I was reading another singer’s blog this morning wherein she describes a common audition hazard. What does one do when the accompanist does not or will not take the standard range tempo for an aria?  Too slow, your phrasing is ruined. Too fast, and you hyperventilate or vocally trip over all those even faster runs.

In her account, she tells of an inexperienced accompanist in a German Operhaus who just couldn’t move it. Granted, it was Strauss, and any piano reduction of anything by Strauss requires more than normal human powers to play. It’s enough to bring up a little religion, you know?

In Part II we will chat further about Strauss.

So…I know the feeling. I have had the opposite happen. One time the accompanist seemed to want to kill me via Violetta prematurely.

It was at Chicago Lyric. I was asked to take it from the cabaletta, the place where the girls are separated from the women. This guy played it so fast that I was momentarily stunned. In those first few measures, you have to assess, “Will I manage, or must I stop him?” I mean, this was the Lyric!  The Lyric.

They had flown me in for this audition, paid for my hotel. So I did stop him with all the graciousness I could, just as my coach had drilled into me.

He was nice, and seemed to understand my request. And then he took off again just as he had the first time.  Actually, I remember it being faster.

I did it.  Nailed it. I was being tested. “Can she handle the pressure? Can she think on her feet and make it work?” Well, yeah. I can. I do. Take that, you sick bastard.

It wasn’t until I left the room that I let myself feel pissed. This guy had intentionally fucked with me, and he had lost the duel.

How we deal with these situations is part of the package, and it has to be  practiced, just like everything else we do.

(c)GoshGusMusic (ascap) 2010

6 thoughts on “Pausa: Two Stories. Part I.

  1. Razor blades on the elbows…I think they call it….
    never could keep mine out, nor were they sharp enough…too much work!

  2. Funny, in the odd-funny sense, how there are people out there who would love to see us fall. I’ve seen the same thing in kitchen auditions where the cooks around let you get so far out there that you can’t help but look bad.
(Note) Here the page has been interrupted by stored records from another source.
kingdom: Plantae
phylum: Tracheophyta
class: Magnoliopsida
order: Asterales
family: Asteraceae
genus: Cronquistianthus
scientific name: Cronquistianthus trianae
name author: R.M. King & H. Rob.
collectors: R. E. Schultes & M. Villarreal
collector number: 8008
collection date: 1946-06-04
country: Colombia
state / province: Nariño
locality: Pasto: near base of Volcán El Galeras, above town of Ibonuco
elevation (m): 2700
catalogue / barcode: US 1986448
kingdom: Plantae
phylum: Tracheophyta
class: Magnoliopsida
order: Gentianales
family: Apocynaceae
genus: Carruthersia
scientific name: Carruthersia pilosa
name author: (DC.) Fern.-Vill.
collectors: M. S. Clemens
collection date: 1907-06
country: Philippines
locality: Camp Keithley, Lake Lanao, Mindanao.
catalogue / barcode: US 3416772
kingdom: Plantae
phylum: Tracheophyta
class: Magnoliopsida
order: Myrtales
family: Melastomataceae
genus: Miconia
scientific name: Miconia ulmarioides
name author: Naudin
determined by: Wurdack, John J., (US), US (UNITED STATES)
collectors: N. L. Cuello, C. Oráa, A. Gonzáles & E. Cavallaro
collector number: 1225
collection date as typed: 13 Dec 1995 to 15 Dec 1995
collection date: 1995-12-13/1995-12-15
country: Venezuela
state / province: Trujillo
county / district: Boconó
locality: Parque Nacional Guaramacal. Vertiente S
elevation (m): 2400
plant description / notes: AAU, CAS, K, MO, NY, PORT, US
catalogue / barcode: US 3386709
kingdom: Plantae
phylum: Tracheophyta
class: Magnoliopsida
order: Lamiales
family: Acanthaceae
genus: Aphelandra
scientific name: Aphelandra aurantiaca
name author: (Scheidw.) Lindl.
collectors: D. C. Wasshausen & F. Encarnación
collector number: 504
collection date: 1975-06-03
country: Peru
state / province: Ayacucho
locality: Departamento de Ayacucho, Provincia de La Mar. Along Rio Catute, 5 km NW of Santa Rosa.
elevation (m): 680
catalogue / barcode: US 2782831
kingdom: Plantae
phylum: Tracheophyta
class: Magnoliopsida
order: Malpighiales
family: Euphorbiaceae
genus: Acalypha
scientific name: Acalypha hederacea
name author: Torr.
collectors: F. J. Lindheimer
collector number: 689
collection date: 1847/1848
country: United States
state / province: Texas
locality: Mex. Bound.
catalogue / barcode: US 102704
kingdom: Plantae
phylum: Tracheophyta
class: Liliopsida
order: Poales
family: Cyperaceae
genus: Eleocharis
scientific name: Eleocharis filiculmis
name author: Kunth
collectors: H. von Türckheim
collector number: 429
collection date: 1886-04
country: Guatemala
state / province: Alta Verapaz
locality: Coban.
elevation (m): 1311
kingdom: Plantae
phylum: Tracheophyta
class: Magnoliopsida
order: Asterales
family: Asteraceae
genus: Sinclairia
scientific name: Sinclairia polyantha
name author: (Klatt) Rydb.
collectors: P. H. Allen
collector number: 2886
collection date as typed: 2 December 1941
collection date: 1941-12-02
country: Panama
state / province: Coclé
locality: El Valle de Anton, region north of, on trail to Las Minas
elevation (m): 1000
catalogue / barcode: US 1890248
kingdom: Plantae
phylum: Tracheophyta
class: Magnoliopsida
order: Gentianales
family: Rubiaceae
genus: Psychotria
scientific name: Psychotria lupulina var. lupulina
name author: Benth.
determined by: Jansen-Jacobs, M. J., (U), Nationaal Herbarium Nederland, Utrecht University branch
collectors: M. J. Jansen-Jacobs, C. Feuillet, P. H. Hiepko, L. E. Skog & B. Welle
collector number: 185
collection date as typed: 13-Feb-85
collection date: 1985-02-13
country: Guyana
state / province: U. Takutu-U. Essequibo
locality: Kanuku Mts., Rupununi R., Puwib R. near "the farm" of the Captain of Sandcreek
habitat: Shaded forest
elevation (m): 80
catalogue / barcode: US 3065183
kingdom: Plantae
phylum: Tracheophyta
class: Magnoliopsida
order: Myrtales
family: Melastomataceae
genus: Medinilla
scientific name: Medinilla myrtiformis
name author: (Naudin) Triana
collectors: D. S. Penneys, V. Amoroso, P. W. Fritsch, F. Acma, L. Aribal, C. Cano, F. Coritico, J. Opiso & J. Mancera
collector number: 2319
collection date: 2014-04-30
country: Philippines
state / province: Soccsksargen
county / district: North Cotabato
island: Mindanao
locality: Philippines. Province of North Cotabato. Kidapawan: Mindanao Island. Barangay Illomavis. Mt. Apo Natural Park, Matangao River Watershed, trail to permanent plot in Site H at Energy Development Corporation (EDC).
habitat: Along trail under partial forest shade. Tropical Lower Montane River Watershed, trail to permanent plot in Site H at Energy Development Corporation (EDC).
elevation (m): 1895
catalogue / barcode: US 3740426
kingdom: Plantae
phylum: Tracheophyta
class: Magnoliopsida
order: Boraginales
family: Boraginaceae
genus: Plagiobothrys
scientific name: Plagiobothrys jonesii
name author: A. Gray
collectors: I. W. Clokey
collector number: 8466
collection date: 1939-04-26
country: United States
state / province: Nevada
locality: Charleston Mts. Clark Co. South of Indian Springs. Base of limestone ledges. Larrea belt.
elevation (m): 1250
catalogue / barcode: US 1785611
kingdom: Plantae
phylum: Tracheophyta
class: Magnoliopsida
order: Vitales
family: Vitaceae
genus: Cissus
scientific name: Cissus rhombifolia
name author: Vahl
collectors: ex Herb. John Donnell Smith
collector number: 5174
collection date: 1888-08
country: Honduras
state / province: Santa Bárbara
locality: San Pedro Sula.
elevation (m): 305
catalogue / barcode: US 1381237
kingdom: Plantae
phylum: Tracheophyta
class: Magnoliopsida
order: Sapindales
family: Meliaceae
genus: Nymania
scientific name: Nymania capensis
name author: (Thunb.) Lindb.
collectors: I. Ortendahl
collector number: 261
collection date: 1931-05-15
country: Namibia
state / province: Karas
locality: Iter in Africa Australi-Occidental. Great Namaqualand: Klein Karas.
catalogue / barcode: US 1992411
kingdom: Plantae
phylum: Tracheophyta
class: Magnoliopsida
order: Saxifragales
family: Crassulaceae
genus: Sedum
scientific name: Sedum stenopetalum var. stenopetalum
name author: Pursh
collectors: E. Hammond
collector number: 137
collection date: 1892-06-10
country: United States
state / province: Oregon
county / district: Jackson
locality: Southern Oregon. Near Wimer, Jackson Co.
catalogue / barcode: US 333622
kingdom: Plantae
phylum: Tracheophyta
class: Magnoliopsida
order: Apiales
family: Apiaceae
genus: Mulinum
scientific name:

  3. Is it because they really do need to see how you handle all the multi-tasking, or are they just assholes? It’s a bit of both, maybe. Bunch of masochists. But we love what we do, and by now expect this behavior. Experience is on our side.

  4. you’re good at your job.i’ve never seen another soprano kick ass with such a sweet smile before I met you. Get it. “met” you? More stories!